MTConnect® does not provide a guaranteed delivery mechanism. The protocol places the responsibility for recovery on the application.

//we could elaborate on this more

Application Failure

The application failure scenario is easy to manage if the application persists the next sequence number after it processes each response. The MTConnect® protocol provides a simple recovery strategy that only involves reissuing the previous request with the recovered next sequence number.

There is the risk of missing some Events, Samples, and Condition if the time between requests exceeds the capacity of the Agent’s buffer. In this case, there is no record of the missing information and it is lost. If the application automatically restarts after failure, the intervening data can be quickly recovered. If this cannot be done, the current state of the device can be retrieved and the application can continue from that point onward. See Figure 1.

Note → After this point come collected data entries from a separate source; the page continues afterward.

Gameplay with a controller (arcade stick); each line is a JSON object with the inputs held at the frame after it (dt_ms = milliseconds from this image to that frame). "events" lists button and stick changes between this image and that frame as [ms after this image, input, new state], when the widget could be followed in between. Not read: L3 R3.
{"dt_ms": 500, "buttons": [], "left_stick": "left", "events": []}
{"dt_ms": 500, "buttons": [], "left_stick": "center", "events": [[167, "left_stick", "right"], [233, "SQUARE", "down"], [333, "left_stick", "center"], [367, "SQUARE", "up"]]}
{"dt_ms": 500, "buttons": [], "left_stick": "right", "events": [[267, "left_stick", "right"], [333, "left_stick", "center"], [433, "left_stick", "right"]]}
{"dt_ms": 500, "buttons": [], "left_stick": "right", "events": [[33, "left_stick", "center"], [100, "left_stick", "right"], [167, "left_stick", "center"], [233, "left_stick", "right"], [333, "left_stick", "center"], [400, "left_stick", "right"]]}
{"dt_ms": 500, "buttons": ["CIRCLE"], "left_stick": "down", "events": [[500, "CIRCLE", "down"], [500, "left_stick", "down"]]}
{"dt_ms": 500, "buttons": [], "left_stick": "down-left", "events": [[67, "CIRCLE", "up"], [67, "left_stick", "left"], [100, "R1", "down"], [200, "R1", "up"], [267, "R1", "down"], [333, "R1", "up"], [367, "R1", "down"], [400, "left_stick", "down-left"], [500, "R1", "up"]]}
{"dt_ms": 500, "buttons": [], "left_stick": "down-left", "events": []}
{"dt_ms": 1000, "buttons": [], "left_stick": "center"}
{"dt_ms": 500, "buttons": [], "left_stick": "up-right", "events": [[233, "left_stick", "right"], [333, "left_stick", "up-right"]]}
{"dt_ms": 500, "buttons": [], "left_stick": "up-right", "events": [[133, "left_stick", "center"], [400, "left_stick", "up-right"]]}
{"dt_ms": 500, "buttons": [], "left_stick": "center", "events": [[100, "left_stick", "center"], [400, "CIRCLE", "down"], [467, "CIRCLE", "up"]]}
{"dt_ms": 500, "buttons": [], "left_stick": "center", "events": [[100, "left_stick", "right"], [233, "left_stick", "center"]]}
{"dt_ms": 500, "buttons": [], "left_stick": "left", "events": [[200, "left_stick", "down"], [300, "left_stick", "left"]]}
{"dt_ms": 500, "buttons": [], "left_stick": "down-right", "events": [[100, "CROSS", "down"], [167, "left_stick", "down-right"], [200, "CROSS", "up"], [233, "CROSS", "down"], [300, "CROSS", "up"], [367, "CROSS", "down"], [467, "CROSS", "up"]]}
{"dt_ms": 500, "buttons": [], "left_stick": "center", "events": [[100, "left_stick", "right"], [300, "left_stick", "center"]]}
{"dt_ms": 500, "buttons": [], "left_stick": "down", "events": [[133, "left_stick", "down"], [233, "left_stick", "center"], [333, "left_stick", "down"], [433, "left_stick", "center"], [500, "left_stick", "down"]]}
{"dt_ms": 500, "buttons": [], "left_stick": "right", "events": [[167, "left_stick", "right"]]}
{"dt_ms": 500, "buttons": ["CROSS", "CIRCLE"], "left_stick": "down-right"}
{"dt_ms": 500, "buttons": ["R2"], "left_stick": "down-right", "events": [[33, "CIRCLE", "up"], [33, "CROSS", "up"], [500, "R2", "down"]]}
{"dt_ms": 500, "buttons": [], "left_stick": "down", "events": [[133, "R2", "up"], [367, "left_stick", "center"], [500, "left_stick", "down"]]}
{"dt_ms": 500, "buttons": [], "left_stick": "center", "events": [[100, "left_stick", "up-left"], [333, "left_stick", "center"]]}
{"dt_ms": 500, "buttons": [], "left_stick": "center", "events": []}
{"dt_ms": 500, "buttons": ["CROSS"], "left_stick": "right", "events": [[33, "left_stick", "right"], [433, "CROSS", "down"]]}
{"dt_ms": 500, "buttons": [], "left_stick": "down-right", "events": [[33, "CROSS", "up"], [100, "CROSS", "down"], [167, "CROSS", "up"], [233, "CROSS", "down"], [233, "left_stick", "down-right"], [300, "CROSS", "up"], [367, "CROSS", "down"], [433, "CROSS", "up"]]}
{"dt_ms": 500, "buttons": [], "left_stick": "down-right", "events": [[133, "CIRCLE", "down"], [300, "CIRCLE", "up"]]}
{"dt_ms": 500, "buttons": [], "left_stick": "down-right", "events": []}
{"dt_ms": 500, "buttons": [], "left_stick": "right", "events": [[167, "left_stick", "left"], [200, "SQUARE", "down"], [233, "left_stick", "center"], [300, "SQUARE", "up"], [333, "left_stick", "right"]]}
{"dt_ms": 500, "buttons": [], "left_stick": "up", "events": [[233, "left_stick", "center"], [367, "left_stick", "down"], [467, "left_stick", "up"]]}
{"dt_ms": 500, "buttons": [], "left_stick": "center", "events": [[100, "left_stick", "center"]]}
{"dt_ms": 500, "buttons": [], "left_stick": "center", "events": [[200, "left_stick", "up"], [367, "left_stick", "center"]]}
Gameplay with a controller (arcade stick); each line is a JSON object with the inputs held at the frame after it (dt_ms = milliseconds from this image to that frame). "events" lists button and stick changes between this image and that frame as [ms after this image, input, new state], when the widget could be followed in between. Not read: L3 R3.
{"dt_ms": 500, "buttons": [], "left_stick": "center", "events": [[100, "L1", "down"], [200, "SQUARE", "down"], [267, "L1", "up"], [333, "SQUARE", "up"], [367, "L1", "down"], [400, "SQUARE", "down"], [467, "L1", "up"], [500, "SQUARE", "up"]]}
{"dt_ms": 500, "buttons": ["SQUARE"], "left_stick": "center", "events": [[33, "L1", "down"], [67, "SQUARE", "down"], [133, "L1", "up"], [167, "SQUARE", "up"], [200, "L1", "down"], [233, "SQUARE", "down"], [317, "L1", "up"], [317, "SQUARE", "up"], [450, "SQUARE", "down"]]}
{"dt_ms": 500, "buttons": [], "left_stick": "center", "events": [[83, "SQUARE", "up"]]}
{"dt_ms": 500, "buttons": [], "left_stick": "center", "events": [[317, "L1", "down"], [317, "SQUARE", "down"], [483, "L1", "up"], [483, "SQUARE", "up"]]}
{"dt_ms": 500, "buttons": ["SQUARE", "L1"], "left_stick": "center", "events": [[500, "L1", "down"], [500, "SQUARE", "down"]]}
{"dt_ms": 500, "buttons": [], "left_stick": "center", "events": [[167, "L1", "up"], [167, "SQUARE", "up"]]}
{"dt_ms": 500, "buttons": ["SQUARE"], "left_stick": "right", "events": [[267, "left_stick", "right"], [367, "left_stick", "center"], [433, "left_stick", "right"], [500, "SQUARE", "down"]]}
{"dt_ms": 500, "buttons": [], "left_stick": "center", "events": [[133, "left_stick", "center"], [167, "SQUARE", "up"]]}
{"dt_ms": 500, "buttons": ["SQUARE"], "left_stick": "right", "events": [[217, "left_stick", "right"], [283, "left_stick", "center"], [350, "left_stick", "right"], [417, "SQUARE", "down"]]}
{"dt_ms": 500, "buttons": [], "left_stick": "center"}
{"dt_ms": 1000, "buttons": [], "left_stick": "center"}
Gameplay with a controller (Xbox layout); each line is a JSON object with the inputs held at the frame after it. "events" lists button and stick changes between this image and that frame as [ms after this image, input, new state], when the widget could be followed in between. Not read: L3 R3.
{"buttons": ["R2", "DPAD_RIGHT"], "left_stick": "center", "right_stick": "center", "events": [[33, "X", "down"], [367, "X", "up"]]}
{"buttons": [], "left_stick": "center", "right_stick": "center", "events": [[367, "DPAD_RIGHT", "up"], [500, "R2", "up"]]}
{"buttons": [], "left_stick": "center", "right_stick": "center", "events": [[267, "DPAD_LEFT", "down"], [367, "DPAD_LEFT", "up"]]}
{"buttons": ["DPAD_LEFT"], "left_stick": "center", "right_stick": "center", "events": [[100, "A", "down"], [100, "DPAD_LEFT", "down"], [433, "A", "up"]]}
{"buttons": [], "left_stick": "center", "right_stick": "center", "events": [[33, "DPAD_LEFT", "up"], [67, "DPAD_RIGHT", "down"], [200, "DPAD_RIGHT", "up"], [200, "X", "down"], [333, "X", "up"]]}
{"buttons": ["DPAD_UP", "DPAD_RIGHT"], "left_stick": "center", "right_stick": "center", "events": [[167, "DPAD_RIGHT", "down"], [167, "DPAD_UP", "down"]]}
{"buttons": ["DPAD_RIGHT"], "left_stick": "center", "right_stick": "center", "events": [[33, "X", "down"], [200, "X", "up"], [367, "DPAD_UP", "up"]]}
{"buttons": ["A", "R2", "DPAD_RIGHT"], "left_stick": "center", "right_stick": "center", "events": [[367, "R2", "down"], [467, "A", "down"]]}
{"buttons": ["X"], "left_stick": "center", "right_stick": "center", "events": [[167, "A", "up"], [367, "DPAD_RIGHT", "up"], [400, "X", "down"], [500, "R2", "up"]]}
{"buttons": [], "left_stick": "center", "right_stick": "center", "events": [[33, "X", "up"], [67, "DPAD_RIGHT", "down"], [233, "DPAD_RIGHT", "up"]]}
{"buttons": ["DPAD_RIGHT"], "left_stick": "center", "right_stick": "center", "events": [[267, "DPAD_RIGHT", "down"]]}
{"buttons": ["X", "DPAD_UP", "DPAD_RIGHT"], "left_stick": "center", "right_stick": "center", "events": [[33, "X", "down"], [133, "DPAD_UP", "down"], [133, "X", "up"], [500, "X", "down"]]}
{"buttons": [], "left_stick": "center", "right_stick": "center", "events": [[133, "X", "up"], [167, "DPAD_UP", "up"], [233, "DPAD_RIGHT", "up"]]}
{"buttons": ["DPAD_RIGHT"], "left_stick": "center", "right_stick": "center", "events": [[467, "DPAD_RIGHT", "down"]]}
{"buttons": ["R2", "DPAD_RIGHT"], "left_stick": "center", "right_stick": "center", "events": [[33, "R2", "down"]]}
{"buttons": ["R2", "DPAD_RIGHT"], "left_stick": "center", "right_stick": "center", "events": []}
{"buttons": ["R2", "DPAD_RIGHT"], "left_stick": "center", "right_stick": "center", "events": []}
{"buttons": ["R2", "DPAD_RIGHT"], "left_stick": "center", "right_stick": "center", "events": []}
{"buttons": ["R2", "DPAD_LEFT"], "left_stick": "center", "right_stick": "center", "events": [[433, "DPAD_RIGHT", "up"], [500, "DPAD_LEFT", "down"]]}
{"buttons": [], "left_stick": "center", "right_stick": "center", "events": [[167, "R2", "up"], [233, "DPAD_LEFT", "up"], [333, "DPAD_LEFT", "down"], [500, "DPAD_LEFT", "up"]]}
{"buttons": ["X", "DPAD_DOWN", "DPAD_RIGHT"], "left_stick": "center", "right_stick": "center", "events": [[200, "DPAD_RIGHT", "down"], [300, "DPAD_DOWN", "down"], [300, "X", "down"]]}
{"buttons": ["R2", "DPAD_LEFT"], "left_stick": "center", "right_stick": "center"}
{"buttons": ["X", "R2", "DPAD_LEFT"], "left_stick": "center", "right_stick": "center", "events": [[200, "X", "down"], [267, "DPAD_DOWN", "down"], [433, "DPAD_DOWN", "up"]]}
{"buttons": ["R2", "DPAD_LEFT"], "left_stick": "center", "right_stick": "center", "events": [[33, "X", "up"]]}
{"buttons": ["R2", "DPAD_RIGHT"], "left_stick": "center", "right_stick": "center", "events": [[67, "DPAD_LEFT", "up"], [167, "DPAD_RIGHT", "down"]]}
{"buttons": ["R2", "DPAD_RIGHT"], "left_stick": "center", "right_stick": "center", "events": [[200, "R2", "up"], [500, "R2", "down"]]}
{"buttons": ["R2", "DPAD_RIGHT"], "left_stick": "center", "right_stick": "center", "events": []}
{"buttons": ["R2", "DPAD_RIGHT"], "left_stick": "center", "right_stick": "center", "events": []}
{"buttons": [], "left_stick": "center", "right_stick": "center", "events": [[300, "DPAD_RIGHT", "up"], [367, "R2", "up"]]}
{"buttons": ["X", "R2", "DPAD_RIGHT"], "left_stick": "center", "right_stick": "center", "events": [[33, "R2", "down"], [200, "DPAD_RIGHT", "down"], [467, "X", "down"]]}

Figure 1: Application Failure and Recovery

Agent Failure

Agent failure is the more complex scenario and requires the use of the instanceId. The instanceId was created to facilitate recovery when the Agent fails and the application is unaware. Since HTTP is a connectionless protocol, there is no way for the application to easily detect that the Agent has restarted, the buffer has been lost, and the sequence number has been reset to 1. It should also be noted that all values will be reinitialized to UNAVAILABLE upon Agent restart except for data items that are constrained to single values. See Unavailability of Data for a full explanation.

In Figure 2, the instanceId is increased from 1 to 2 indicating that there was a discontinuity in the sequence numbers and all values for the data items are reset to UNAVAILABLE. When the application detects the change in instanceId, it MUST reset its next sequence number and retry its request from sequence number 1. The next request will retrieve all data starting from the first available event or sample.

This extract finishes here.